At Camp John McLean near Cincinnati, the 75th Ohio has been slow to fill its ranks. Higher authority has decided to speed things up by merging another partially filled regiment—the 79th Ohio—into the 75th. The men of the 79th come from the vicinity of Athens and the coal-mining region of southeastern Ohio. Like many other Civil War regiments drawn from distinct regions, they have a strong sense of their own identity and oppose losing it to the 75th.
Sgt. Oscar D. Ladley of the 75th writes his family that the angry men taken from the 79th threatened to return home. “They seem dissatisfied since they came down here and threatened to leave last night whether or no, and if we attempted to stop them, they would ‘clean us out’ and then go,” Ladley writes his mother and sisters.

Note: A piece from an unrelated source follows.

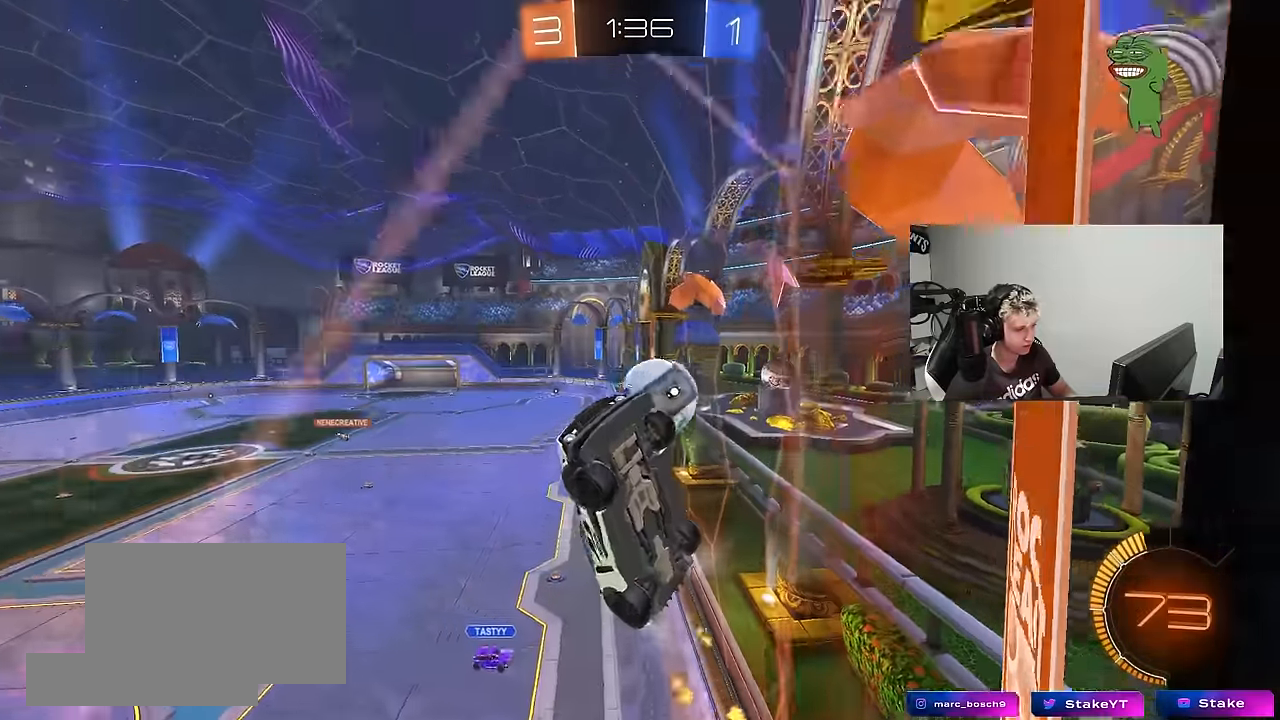
{"keys": ["d", "w"], "mouse": [], "mouse_move": "still", "events": [[383, "mouse_left", "up"], [433, "a", "up"], [433, "d", "down"]]}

However, Col. Nathaniel C. McLean of the 75th, son of the Judge John McLean (for whom the camp is named) and a Harvard-trained lawyer, used his formidable powers of persuasion last night to talk the rebels around and, Ladley writes, “I think they are quieted down now.”
At Camp Union, Fayetteville, western Virginia, Lt. Col. Rutherford B. Hayes has a different problem with some men of the 23rd Ohio. A disagreement arising from gambling arises. (Pictured above: “Gambling in Camp,” by Winslow Homer) Two men from Company C complain two other men misled them. Hayes shows the complainers no sympathy, saying they had allowed themselves to be misused as “stool-pigeons” (he means “decoys”), but he orders the other two men to contribute their ill-gotten gains to the Company C common fund. “It will be used to buy gloves and such other comforts as the Government does not furnish for all the company,” the Solomon-like Hayes pronounces.
IN NATIONAL NEWS: American pick up their newspapers to learn that Confederate envoys Mason and Slidell, forcibly removed from a British ship by the Union navy, are being freed. That defuses an escalating crisis between the Lincoln Administration and Great Britain—much to the disappointment of the Confederacy, which had been hoping the Union would be forced into a two-front war.